What do you see in her? Does she look at you the way I used to? Were you heart strings pulled when both of your fingers accidentally met, like ours used to?
In some ways, she and I are similar. “The writer in me is particular about beginnings and endings”, she said. I guess that answered my longing for closure, which you apparently doesn’t have the capacity to provide.
However, in other ways she is similar to you. The latent activists within both of you could easily ignite a spark, that lasts for a long time. A void which I doubt I would be able to fill...
I saw how you look at her a couple of months ago, that’s how I knew. Those were the gazes that you used to give me. Moments when you could not even restrain yourself from smiling, when you were near me.

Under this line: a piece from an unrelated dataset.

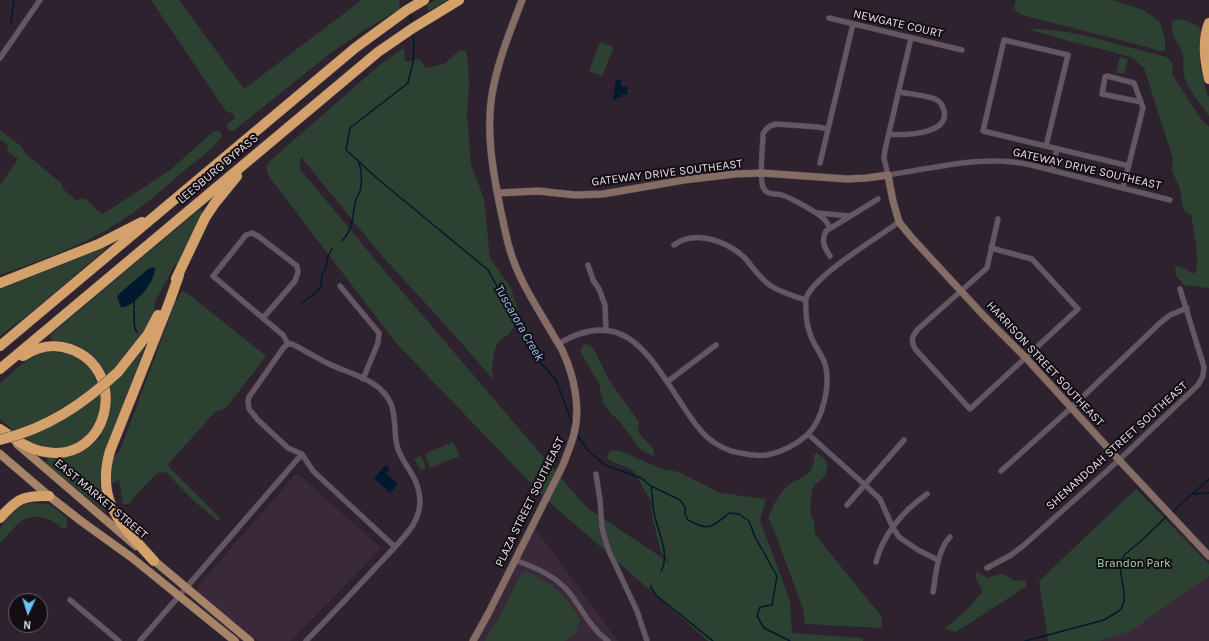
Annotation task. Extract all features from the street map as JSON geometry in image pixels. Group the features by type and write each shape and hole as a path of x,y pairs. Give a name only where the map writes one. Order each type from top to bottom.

My friend said that you’d go to places together and talk until the dead of night. I could not help but wonder, did you bring her to the same places? Would I have encountered both of you, lost at each others gaze, if I were to visit the places you used to take me? Did you have similar discussions? About the future, about marriage, about commitments, about promises, about flowers that grew out of place?

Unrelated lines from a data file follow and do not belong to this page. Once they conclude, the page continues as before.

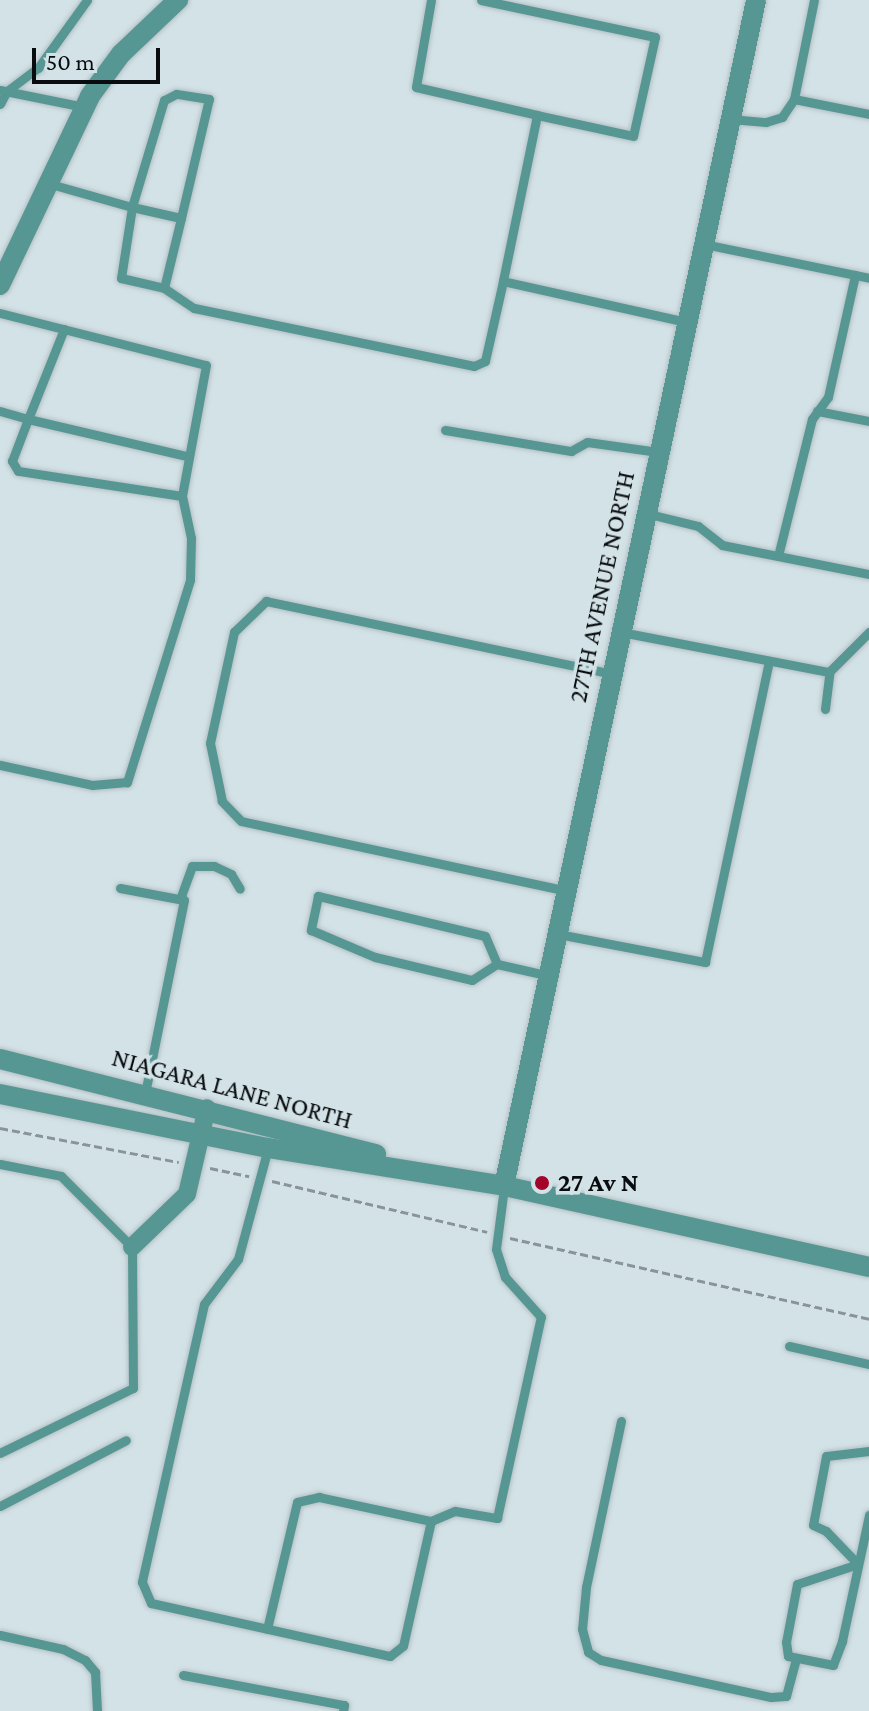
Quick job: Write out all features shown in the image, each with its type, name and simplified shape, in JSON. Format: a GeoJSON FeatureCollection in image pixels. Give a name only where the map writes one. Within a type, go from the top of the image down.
{"type":"FeatureCollection","features":[{"type":"Feature","properties":{"kind":"street"},"geometry":{"type":"LineString","coordinates":[[1,280],[84,107],[121,54],[178,0]]}},
{"type":"Feature","properties":{"kind":"street","name":"27TH AVENUE NORTH"},"geometry":{"type":"LineString","coordinates":[[504,1186],[550,976],[563,890],[756,0]]}},
{"type":"Feature","properties":{"kind":"street","name":"NIAGARA LANE NORTH"},"geometry":{"type":"LineString","coordinates":[[0,1059],[207,1108],[449,1175]]}},
{"type":"Feature","properties":{"kind":"street","name":"NIAGARA LANE NORTH"},"geometry":{"type":"LineString","coordinates":[[0,1094],[268,1148],[449,1175],[869,1267]]}},
{"type":"Feature","properties":{"kind":"street"},"geometry":{"type":"LineString","coordinates":[[132,1247],[187,1194],[207,1108]]}},
{"type":"Feature","properties":{"kind":"lane"},"geometry":{"type":"LineString","coordinates":[[0,104],[4,91],[38,68],[87,0]]}},
{"type":"Feature","properties":{"kind":"lane"},"geometry":{"type":"LineString","coordinates":[[431,0],[416,87],[633,136],[655,37],[481,0]]}},
{"type":"Feature","properties":{"kind":"lane"},"geometry":{"type":"LineString","coordinates":[[730,119],[766,122],[782,117],[794,99],[814,0]]}},
{"type":"Feature","properties":{"kind":"lane"},"geometry":{"type":"LineString","coordinates":[[4,91],[84,107]]}},
{"type":"Feature","properties":{"kind":"lane"},"geometry":{"type":"LineString","coordinates":[[164,288],[209,99],[176,94],[164,100],[132,207],[121,278],[164,288],[194,308],[474,366],[485,361],[537,115]]}},
{"type":"Feature","properties":{"kind":"lane"},"geometry":{"type":"LineString","coordinates":[[794,99],[869,114]]}},
{"type":"Feature","properties":{"kind":"lane"},"geometry":{"type":"LineString","coordinates":[[47,183],[181,218]]}},
{"type":"Feature","properties":{"kind":"lane"},"geometry":{"type":"LineString","coordinates":[[703,244],[869,278]]}},
{"type":"Feature","properties":{"kind":"lane"},"geometry":{"type":"LineString","coordinates":[[778,556],[817,411],[828,397],[855,275]]}},
{"type":"Feature","properties":{"kind":"lane"},"geometry":{"type":"LineString","coordinates":[[503,281],[686,322]]}},
{"type":"Feature","properties":{"kind":"lane"},"geometry":{"type":"LineString","coordinates":[[0,313],[206,365],[186,456],[182,496],[191,538],[190,580],[127,782],[92,785],[0,765]]}},
{"type":"Feature","properties":{"kind":"lane"},"geometry":{"type":"LineString","coordinates":[[64,329],[12,461],[18,471],[182,496]]}},
{"type":"Feature","properties":{"kind":"lane"},"geometry":{"type":"LineString","coordinates":[[0,411],[186,456]]}},
{"type":"Feature","properties":{"kind":"lane"},"geometry":{"type":"LineString","coordinates":[[817,411],[869,421]]}},
{"type":"Feature","properties":{"kind":"lane"},"geometry":{"type":"LineString","coordinates":[[445,430],[571,451],[587,442],[658,452]]}},
{"type":"Feature","properties":{"kind":"lane"},"geometry":{"type":"LineString","coordinates":[[645,513],[698,526],[722,545],[869,574]]}},
{"type":"Feature","properties":{"kind":"lane"},"geometry":{"type":"LineString","coordinates":[[563,890],[241,821],[222,801],[210,743],[234,632],[266,601],[611,674]]}},
{"type":"Feature","properties":{"kind":"lane"},"geometry":{"type":"LineString","coordinates":[[620,632],[830,671]]}},
{"type":"Feature","properties":{"kind":"lane"},"geometry":{"type":"LineString","coordinates":[[825,709],[830,671],[869,632]]}},
{"type":"Feature","properties":{"kind":"lane"},"geometry":{"type":"LineString","coordinates":[[558,934],[705,962],[769,661]]}},
{"type":"Feature","properties":{"kind":"lane"},"geometry":{"type":"LineString","coordinates":[[180,899],[192,866],[214,866],[231,874],[240,889]]}},
{"type":"Feature","properties":{"kind":"lane"},"geometry":{"type":"LineString","coordinates":[[120,888],[184,900],[145,1093]]}},
{"type":"Feature","properties":{"kind":"lane"},"geometry":{"type":"LineString","coordinates":[[497,964],[485,936],[318,896],[311,930],[375,957],[472,980],[497,964],[550,976]]}},
{"type":"Feature","properties":{"kind":"lane"},"geometry":{"type":"LineString","coordinates":[[268,1148],[238,1259],[204,1304],[142,1582],[151,1603],[399,1654],[431,1521]]}},
{"type":"Feature","properties":{"kind":"lane"},"geometry":{"type":"LineString","coordinates":[[0,1164],[61,1176],[132,1247],[133,1388],[0,1453]]}},
{"type":"Feature","properties":{"kind":"lane"},"geometry":{"type":"LineString","coordinates":[[267,1629],[297,1502],[319,1497],[431,1521],[455,1511],[497,1518],[541,1317],[505,1277],[495,1234],[504,1186]]}},
{"type":"Feature","properties":{"kind":"lane"},"geometry":{"type":"LineString","coordinates":[[789,1346],[869,1364]]}},
{"type":"Feature","properties":{"kind":"lane"},"geometry":{"type":"LineString","coordinates":[[621,1421],[586,1587],[582,1629],[588,1652],[601,1660],[771,1697],[786,1696],[796,1658]]}},
{"type":"Feature","properties":{"kind":"lane"},"geometry":{"type":"LineString","coordinates":[[0,1506],[126,1440]]}},
{"type":"Feature","properties":{"kind":"lane"},"geometry":{"type":"LineString","coordinates":[[858,1564],[826,1531],[813,1525],[813,1510],[826,1456],[869,1451]]}},
{"type":"Feature","properties":{"kind":"lane"},"geometry":{"type":"LineString","coordinates":[[858,1564],[797,1584],[786,1642],[788,1656],[833,1665],[858,1564],[869,1515]]}},
{"type":"Feature","properties":{"kind":"lane"},"geometry":{"type":"LineString","coordinates":[[0,1635],[63,1649],[85,1660],[95,1672],[97,1711]]}},
{"type":"Feature","properties":{"kind":"lane"},"geometry":{"type":"LineString","coordinates":[[183,1675],[344,1705],[343,1711]]}},
{"type":"Feature","properties":{"kind":"path"},"geometry":{"type":"LineString","coordinates":[[0,1128],[262,1179],[869,1319]]}},
{"type":"Feature","properties":{"kind":"place","name":"27 Av N"},"geometry":{"type":"Point","coordinates":[542,1183]}}]}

Be careful of contracting diabetes with all that sweet promises,my love.
I guess the thing that hurts me the most is not the fact that you moved on so quickly, almost without a change of breath or the blink of an eye.

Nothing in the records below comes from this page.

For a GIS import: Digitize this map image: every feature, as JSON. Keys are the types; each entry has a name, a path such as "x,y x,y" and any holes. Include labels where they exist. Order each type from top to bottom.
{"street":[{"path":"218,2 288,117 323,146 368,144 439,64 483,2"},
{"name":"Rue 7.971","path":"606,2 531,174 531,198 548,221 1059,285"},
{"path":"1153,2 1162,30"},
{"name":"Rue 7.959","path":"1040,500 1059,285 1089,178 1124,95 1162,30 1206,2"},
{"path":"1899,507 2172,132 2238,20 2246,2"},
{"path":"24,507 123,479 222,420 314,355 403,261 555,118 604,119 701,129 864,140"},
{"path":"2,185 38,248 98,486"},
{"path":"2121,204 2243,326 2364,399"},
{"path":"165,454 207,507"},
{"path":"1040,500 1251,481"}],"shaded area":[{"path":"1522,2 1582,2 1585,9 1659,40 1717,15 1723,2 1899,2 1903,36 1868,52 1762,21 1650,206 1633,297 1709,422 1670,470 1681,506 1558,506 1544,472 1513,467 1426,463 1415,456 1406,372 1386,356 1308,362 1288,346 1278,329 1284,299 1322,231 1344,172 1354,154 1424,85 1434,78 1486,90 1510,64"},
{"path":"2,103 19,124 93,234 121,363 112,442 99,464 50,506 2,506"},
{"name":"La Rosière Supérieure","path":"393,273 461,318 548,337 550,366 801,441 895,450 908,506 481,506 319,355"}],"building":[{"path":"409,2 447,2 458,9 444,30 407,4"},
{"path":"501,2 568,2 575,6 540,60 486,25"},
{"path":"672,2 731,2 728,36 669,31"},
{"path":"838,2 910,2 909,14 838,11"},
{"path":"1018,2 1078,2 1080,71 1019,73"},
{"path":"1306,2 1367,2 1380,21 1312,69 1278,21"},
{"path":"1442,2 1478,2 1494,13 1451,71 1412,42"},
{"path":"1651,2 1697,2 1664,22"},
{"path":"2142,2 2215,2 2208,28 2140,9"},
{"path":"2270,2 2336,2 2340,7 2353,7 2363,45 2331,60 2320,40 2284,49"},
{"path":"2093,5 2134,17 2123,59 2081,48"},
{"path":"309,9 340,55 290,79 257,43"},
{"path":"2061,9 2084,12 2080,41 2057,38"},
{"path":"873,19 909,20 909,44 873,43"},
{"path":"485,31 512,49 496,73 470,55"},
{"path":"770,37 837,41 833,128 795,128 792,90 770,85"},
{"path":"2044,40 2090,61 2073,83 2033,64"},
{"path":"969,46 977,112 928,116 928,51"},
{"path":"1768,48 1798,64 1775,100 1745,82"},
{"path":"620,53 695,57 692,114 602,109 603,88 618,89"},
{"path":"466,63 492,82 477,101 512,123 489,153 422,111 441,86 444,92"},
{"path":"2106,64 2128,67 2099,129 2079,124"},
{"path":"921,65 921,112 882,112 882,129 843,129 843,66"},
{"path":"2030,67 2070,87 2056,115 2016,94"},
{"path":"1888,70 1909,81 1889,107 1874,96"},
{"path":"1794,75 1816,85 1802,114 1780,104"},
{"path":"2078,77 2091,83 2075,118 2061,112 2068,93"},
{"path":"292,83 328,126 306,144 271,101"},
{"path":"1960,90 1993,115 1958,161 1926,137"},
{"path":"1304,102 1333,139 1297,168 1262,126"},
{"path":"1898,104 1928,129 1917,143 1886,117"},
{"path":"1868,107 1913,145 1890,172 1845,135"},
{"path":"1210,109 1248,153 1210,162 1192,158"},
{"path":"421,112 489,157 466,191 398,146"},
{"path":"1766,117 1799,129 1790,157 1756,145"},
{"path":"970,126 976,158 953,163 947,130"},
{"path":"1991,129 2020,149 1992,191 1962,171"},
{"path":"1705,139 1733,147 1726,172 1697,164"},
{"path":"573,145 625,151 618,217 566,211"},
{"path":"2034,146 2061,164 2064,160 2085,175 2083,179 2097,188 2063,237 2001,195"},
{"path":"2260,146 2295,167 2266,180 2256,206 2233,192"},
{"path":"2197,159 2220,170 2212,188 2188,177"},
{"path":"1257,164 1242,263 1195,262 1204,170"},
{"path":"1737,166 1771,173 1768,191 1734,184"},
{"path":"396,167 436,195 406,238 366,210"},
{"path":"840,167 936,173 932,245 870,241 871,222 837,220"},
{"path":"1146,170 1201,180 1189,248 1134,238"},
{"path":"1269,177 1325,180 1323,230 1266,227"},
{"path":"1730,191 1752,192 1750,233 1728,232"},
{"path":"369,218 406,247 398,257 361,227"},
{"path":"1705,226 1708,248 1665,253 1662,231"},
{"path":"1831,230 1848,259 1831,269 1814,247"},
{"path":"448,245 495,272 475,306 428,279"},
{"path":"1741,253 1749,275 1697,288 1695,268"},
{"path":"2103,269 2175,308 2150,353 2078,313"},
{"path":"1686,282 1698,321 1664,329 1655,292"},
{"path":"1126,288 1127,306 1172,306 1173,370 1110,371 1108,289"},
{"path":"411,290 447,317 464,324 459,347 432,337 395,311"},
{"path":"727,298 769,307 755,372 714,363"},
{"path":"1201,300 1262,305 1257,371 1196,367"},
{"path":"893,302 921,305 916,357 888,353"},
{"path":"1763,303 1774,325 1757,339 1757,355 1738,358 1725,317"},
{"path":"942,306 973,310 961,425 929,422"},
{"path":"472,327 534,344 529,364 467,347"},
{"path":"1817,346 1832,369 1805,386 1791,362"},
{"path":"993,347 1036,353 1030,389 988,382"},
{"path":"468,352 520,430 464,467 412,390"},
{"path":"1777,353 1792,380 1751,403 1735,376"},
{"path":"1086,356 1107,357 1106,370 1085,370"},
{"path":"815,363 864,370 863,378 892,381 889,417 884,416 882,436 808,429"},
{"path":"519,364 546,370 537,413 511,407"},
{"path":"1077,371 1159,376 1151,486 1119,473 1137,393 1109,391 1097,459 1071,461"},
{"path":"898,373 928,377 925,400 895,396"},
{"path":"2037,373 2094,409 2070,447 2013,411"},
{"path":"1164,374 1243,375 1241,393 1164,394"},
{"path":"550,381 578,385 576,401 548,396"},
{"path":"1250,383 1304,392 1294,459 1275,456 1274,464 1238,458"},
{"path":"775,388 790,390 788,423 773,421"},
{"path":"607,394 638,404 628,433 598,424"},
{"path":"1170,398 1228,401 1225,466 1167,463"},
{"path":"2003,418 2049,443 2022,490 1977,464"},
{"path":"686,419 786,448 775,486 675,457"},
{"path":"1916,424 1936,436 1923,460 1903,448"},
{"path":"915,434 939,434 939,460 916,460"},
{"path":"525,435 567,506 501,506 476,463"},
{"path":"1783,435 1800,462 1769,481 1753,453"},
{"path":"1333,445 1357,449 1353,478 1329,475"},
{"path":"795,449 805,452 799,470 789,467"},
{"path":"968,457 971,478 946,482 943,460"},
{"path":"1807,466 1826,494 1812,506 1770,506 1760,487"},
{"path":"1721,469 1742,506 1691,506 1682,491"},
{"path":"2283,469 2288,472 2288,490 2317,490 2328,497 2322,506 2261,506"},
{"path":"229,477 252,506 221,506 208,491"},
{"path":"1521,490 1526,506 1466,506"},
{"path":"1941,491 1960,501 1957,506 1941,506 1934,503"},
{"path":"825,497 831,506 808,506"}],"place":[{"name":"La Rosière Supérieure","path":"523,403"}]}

Nor it is the fact that you kept all this as a secret from me, alongside other lies that you tell.
But it is the fact that I knew her long before you, and I joked about how nice she is. That you could potentially be with her, at times when i was unavailable. That’s what hurts me the most.
I could not control which words or prayers, that the universe decided to fulfill. It is just dumb luck that those exact words were heard. And since, have became my own personal nightmare every single day.